The Charlottesville City Council has committed nearly a quarter-million dollars toward helping the Thomas Jefferson Community Land Trust meet its goal of creating more affordable homes in one of Virginia’s hottest real estate markets.

The council voted 3-2 at its meeting Monday night to spend $240,000 from the Charlottesville Affordable Housing Fund to allow the land trust to purchase and develop four lots on Nassau Street in the far southeastern corner of the city.

“They are some of the few remaining lots in the city that are low enough in cost to build an affordable home,” said Frazier Bell, chairman of the land trust’s board of directors.

Councilors Wes Bellamy and Bob Fenwick voted against the project out of concerns the land trust model short-changes those who seek to create wealth though homeownership.

“We need to think about that as a whole as we talk about moving people out of poverty,” Bellamy said.

The councilor who serves on the Housing Advisory Committee said she understands the concern but said it is a common best-practice.

“The land trust model has been used across the world not only to create the possibility of buying a house, but to maintain that affordability over time,” said Kristin Szakos.

The nonprofit land trust organization will partner with Habitat for Humanity of Greater Charlottesville to build the units. That nonprofit also will prepare the lots for construction by grading them and installing utility hookups.

“They are excellent partners, and I really believe in what they are doing,” said Dan Rosensweig, chief executive officer of Habitat. “It certainly helps us to remove the cost of land from the project, and we’re able to pass that along to our families.”

Habitat will find qualified families who make less than 80 percent of the area’s annual median income of $77,800. Charlottesville has a goal of having 15 percent of the city’s total housing stock be affordable to people in that income range by 2025.

To meet that goal, the City Council created the affordable housing fund in 2007 to help leverage funds for various projects. This is the second time this year it has been used to support a project shepherded by the Thomas Jefferson Community Land Trust.

“Underneath the community land trust model, the TJCLT maintains ownership of the land, conveying use of the land and associated structures to qualifying homeowners via a 90-year lease,” said Stacy Pethia, the city’s housing coordinator.

The idea is that the structure can be kept affordable because the cost of the land is no longer a factor to the homeowner.

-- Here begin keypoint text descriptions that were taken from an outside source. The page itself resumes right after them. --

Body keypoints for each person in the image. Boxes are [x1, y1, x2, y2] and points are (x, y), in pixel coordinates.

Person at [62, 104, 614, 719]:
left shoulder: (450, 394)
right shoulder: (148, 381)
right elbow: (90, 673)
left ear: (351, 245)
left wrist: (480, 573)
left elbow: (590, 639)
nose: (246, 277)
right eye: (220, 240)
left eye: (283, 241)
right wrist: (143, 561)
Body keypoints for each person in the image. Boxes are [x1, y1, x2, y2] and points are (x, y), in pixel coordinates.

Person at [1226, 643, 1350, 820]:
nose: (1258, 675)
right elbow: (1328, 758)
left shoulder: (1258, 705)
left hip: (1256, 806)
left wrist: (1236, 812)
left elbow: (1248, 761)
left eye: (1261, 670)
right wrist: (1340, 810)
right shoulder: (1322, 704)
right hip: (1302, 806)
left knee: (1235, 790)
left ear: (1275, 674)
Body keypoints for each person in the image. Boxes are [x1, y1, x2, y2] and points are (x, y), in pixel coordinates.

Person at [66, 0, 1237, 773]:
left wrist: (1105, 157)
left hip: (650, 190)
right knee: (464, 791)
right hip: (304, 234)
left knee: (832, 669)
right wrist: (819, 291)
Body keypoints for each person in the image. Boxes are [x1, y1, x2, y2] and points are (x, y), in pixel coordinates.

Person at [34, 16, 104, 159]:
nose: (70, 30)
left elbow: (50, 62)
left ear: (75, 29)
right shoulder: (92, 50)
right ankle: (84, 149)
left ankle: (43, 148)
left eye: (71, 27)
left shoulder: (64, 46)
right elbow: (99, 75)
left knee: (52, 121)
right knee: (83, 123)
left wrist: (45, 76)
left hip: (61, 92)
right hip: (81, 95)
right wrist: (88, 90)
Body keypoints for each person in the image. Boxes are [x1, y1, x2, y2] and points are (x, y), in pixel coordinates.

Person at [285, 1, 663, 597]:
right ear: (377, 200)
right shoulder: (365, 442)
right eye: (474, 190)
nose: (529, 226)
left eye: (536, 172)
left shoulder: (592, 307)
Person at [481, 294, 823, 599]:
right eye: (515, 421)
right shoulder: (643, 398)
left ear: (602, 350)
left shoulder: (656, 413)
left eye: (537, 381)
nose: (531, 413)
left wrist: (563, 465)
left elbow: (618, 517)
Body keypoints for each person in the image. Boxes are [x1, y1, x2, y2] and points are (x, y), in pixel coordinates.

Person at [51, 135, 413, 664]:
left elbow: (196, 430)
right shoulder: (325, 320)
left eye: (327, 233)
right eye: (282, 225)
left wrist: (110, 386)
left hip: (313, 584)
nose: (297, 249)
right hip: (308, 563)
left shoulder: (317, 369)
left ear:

In February, the council approved $4,595 to cover administrative costs for the purchase of a property on Forest Ridge Road. That project helped a woman at 48 percent of the area median income to purchase a home for the first time.

The U.S. Department of Housing and Urban Development supplied the funding for the land purchase in that case. This time around, the city has been asked to help subsidize the land purchase as well as the construction costs. When completed, that will bring the total number of homes in the TJCLT’s portfolio to 12.

“While the city has been very good about helping us with these grants, we recognize that to grow, other sources of funding need to be identified,” Bell said. “We also want to find suitable properties in Albemarle, and hope the county will work with us to do this.”

The land trust is working with various groups on a plan to hire a part-time executive director to oversee its expansion efforts.

“Our board is all volunteers and most of us have full-time jobs,” Bell said. “That makes it extremely hard for any of us to spend the time necessary to take us to the next level.”

The four lots will be purchased from an entity known as Franklin Street Land Trust III, which entered into a contract with the Thomas Jefferson Community Land Trust on March 8.

The TJCLT entered into a contract with Habitat on March 22 that states the latter will build the homes and will be reimbursed. Habitat will secure the funds to build the four single-family homes.

Rosensweig said the cost for Habitat for each unit will be about $80,000 and the rest of the money will come from a variety of sources, including the mortgage payments that will be made by each new Habitat family.

“We build to a higher standard for less cost than almost any other builder around here because of volunteer labor,” Rosensweig said.

In this case, Habitat is not the direct recipient of the money from the affordable housing fund, but the organization has tapped into the program for other uses, including assistance with down-payments.

“We’ve used it for land purchase and for land development,” Rosensweig said. “We got some support at Belmont Cottages to help with development of the land. It mostly fills in gaps and shrinks the distance between what we can afford to pay and what you have to pay to build a house or develop a mixed-income neighborhood.”

This year, the City Council agreed to double the amount of funding allocated to the affordable housing fund over the next five years to a total of $16 million.

Rosensweig said the “housing ecosystem” in Charlottesville is out of balance between supply and demand.

“For some people, the housing solution is a ramp so they can stay in a unit,” Rosensweig said. “For some people, it’s a [single-room-occupancy] unit. For others, it’s affordable homeownership. We have to bring new approaches, processes and funding to the table so we can align need with supply.”